At some point, our ad partner contacted us letting us know that some of our data was coming from blacklisted IP addresses--AWS, Linode, known bots, etc. Ranges where a human almost certainly isn't actually viewing ads, and told us to fix it asap or get out.

We ended up licensing an IP blacklist. It updates daily, and it comes with both individual IP addresses and cidr ranges. We didn't have time to write a fraud system to ban users, or do this check via our api. So my solution was to check every IP that came in through our load balancers against the blacklist and blackhole it somehow.

Since we were using nginx, I swapped to open resty because that comes with Lua already fully baked in. Next, I wrote a Lua script that just checks if an IP address is in the blacklist. It even had a caching module! That was awesome.

The real hard part was where to keep the IP blacklist. I came up with the solution to use Redis. If an IP address exists as a key in the Redis DB, it's blacklisted. This "if key exists" check is O(1) in Redis as far as I still know. So I wrote a cron job that runs every day to download the new blacklist, expand the cidr ranges, pipe the individual IPs into a second unused redis db, save the DB and restart production redis so it picks up the backup and refreshes its list of addresses. This list was massive, btw, especially when you expanded the cidr ranges, some of which /8. And the Lua script would just run a GET query on redis. If the key exists, open resty would just return a 40x code. Lua+open resty and redis are all super fast so we didn't lose much by checking every single API request this way.

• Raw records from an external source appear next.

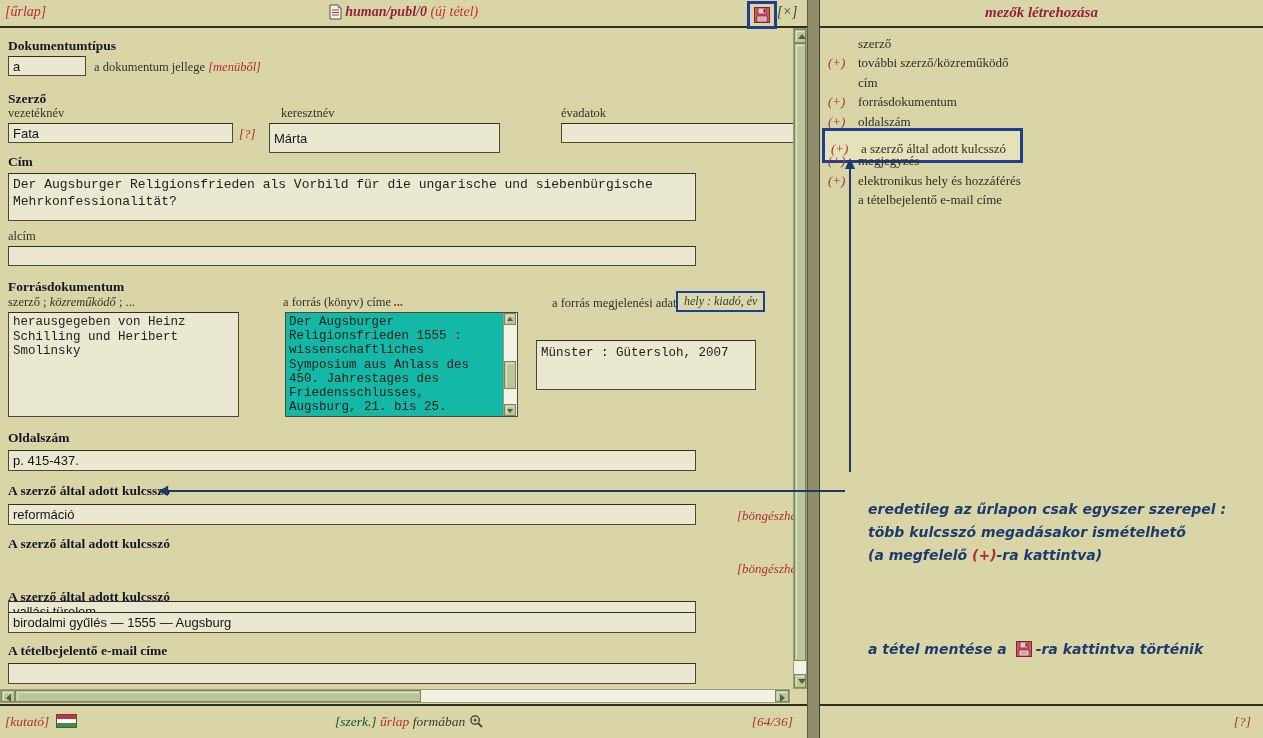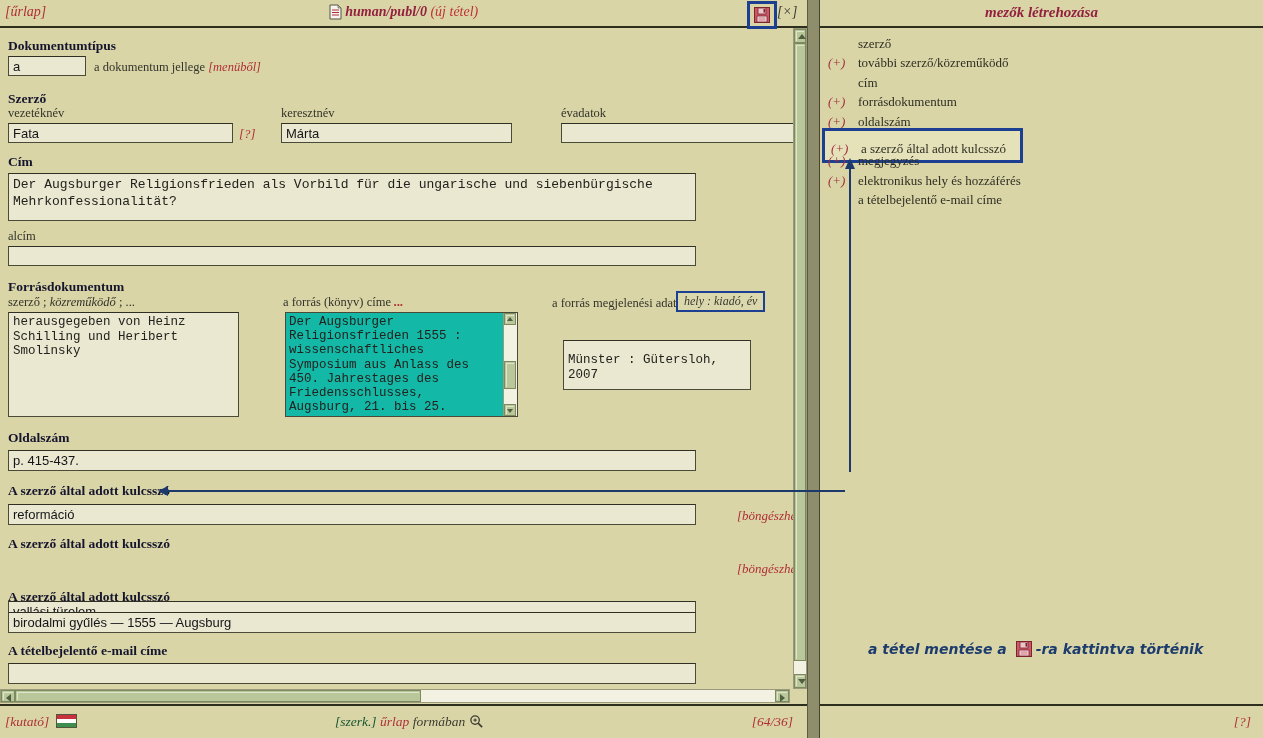--- a/index.html
+++ b/index.html
@@ -130,7 +130,7 @@
     <div class="lbl" style="left:561px;top:106px">évadatok</div>
     <input class="fin" style="left: 8px; top: 123px; width: 225px; height: 20px;" value="Fata">
     <span class="link-red" style="position:absolute;left:239px;top:126px;font-size:13px">[?]</span>
-    <input class="fin" style="left: 281px; top: 123px; width: 231px; height: 20px;" value="Márta">
+    <input class="fin" style="left: 269px; top: 123px; width: 231px; height: 30px;" value="Márta">
     <input class="fin" style="left: 561px; top: 123px; width: 234px; height: 20px;" value="">
 
     <div class="h" style="left:8px;top:154px">Cím</div>

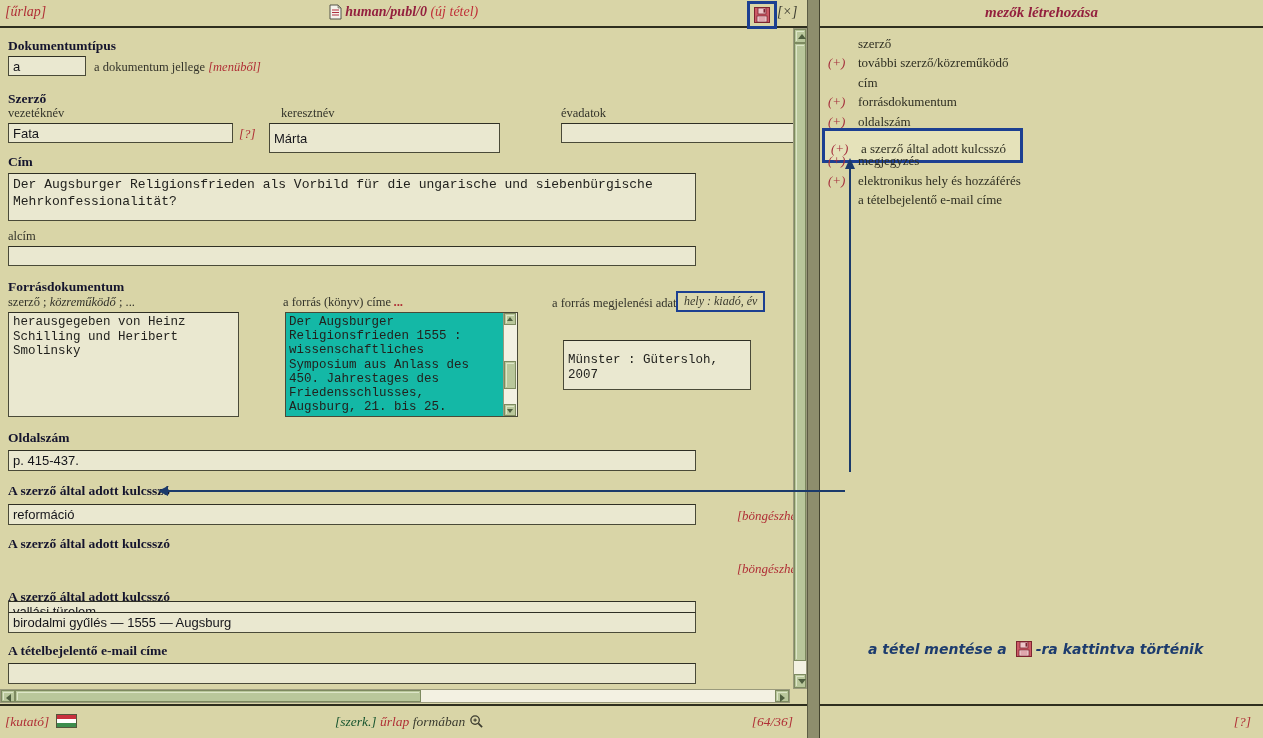--- a/index.html
+++ b/index.html
@@ -172,7 +172,7 @@
       </div>
     </div>
 
-    <div class="tbox" style="left:563px;top:340px;width:188px;height:50px;padding-top:12px">Münster : Gütersloh, 2007</div>
+    <div class="tbox" style="left:536px;top:340px;width:220px;height:50px;padding-top:5px">Münster : Gütersloh, 2007</div>
 
     <div class="h" style="left:8px;top:430px">Oldalszám</div>
     <input class="fin" style="left: 8px; top: 450px; width: 688px; height: 21px;" value="p. 415-437.">

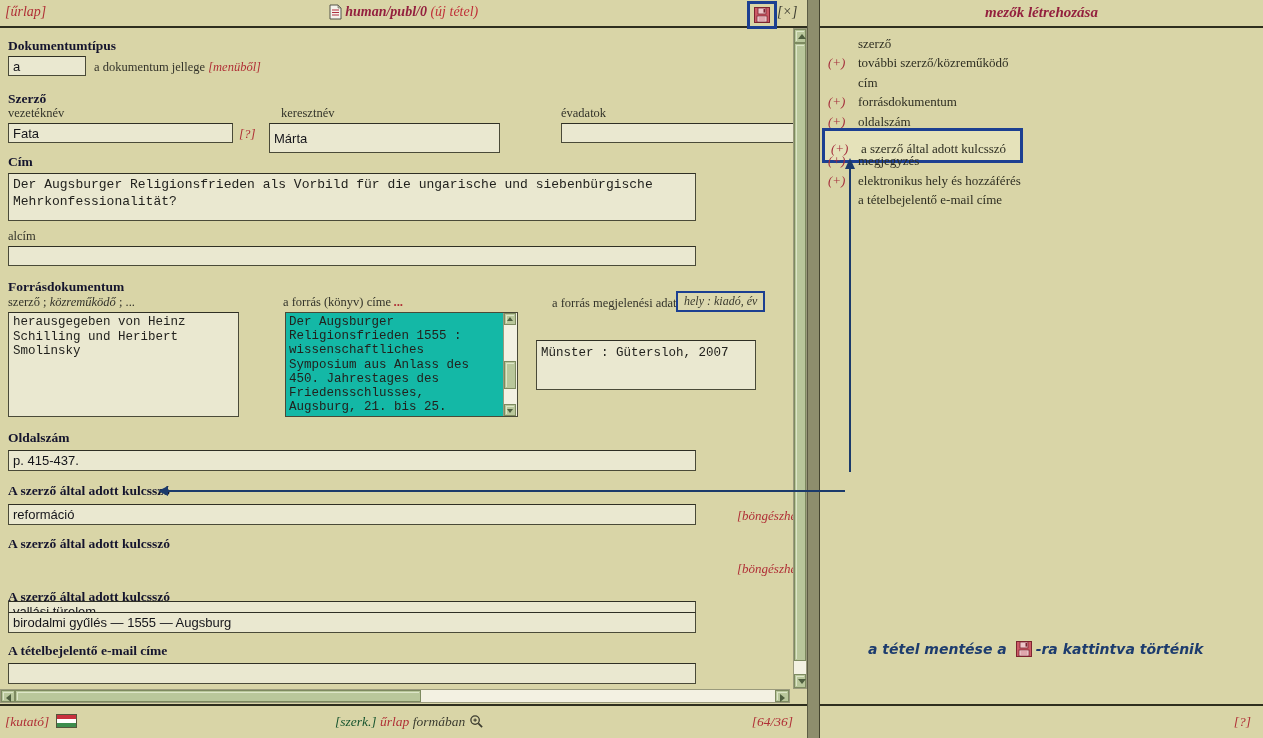--- a/index.html
+++ b/index.html
@@ -248,6 +248,11 @@
     <div class="rp-row" style="top:173px"><span class="plus">(+)</span><span>elektronikus hely és hozzáférés</span></div>
     <div class="rp-row" style="top:192px"><span class="plus"></span><span>a tételbejelentő e-mail címe</span></div>
 
+    <div class="note" style="left:48px;top:498px">
+      <div>eredetileg az űrlapon csak egyszer szerepel :</div>
+      <div>több kulcsszó megadásakor ismételhető</div>
+      <div><span>(a megfelelő </span><span class="red">(+)</span><span>-ra kattintva)</span></div>
+    </div>
 
     <div class="note" style="left:48px;top:638px">
       <span>a tétel mentése a</span>

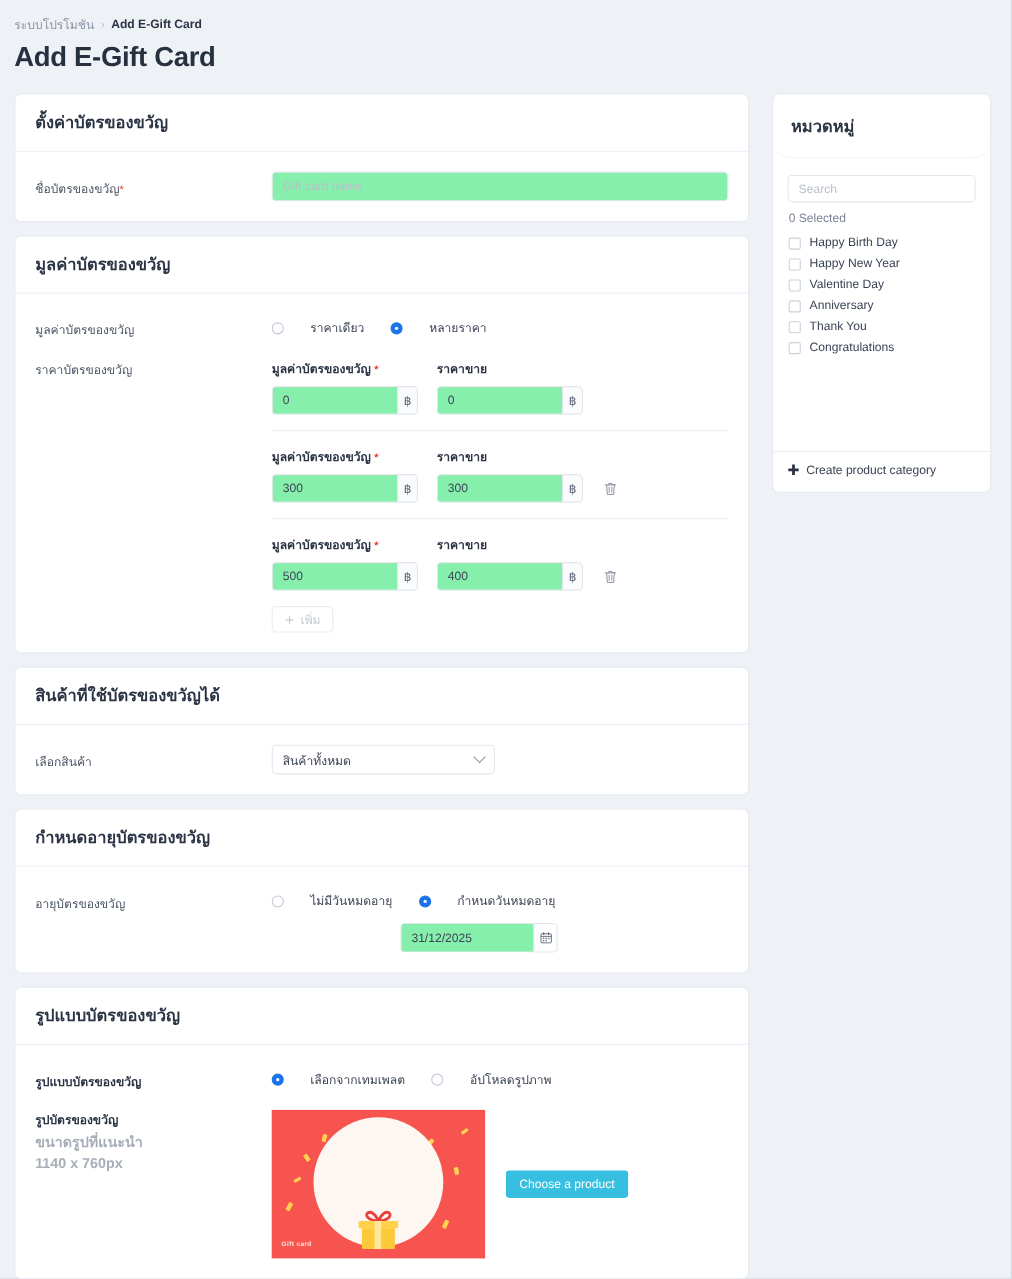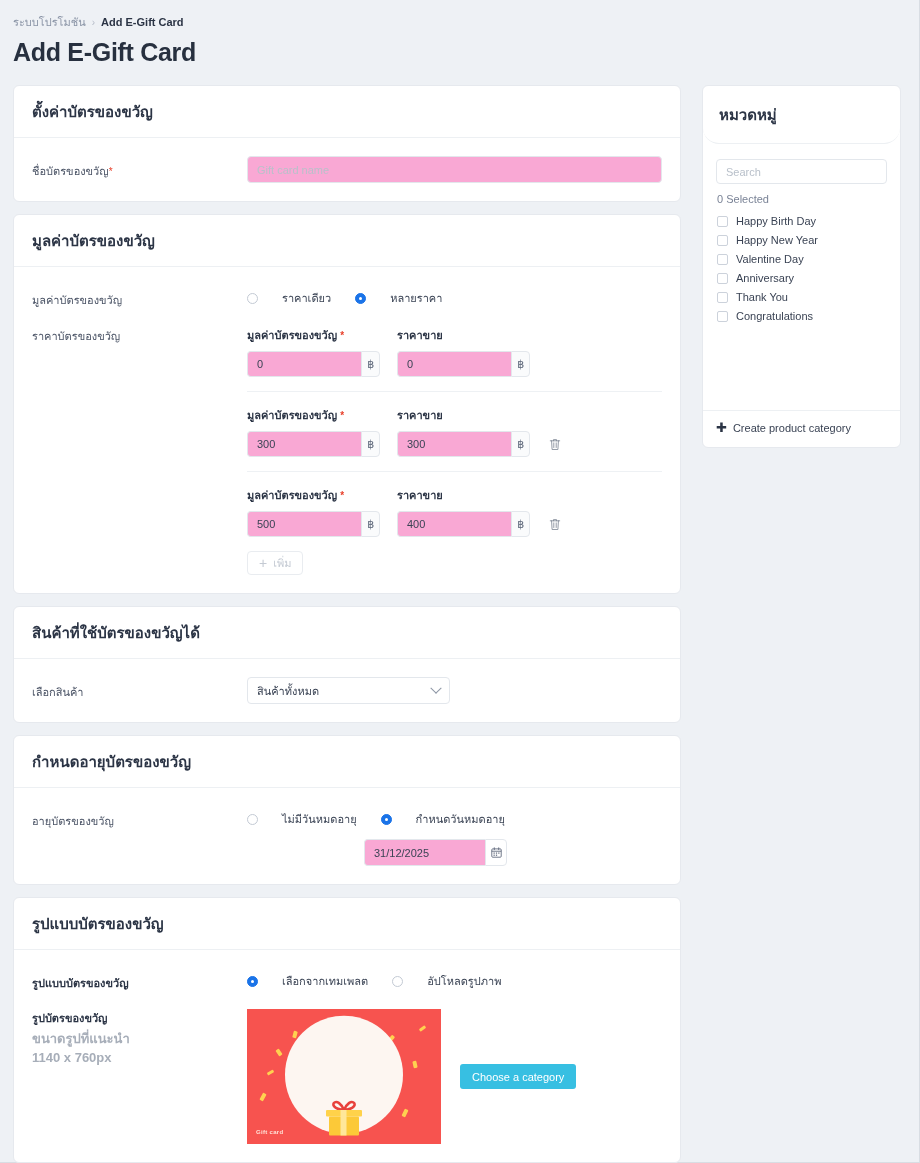--- a/index.html
+++ b/index.html
@@ -86,7 +86,7 @@
     height: 27px;
     border: 1px solid #e3e7ec;
     border-radius: 4px;
-    background: #f9a8d4;
+    background: #86efac;
     font-size: 11px;
     color: #3a4354;
     padding: 0 9px;

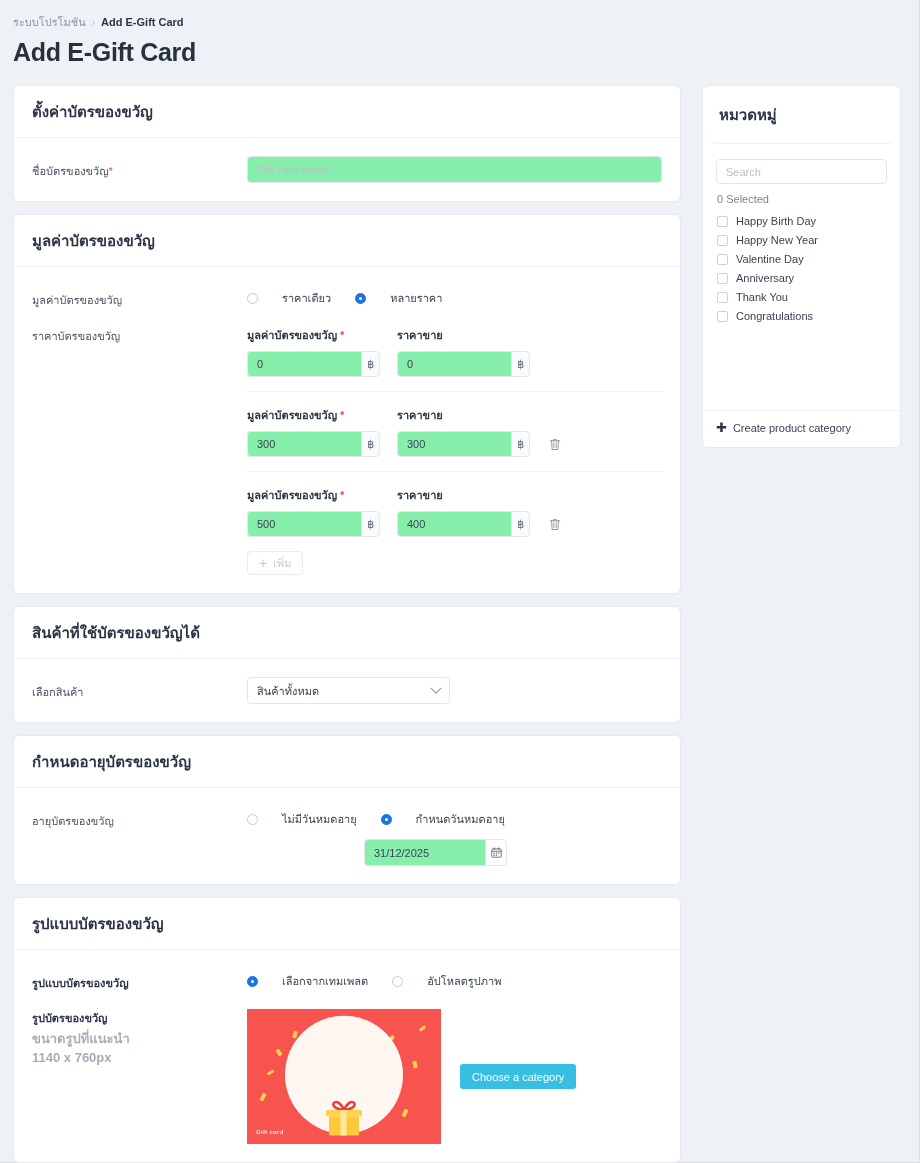--- a/index.html
+++ b/index.html
@@ -538,7 +538,7 @@
                   <span class="gc-label">Gift card</span>
                 </div>
 
-                <button class="choose-btn">Choose a category</button>
+                <button class="choose-btn">Choose a product</button>
               </div>
             </div>
           </div>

After that, the ad agency was happy and we didn't get booted. But it was a super close call. Basically if redis didn't exist or wasn't as awesome, I'm fairly certain some engineers would have worked a solid 72hrs to write the php needed for an effective ban system that could go into production. I wrote the lua/redis solution and got it into production in an evening. So simple and really fun to write.

If this were to happen to a company getting bad data from a browser, either they'd have to clean up the data or get kicked out as well. Ad agencies pay for this data, so it's not like they're gonna turn into a charity and accept it. I'm sure it also messes up their datasets as well. I can't even imagine what it would take to clean data coming from a known good source/ip but with bad info. Yikes.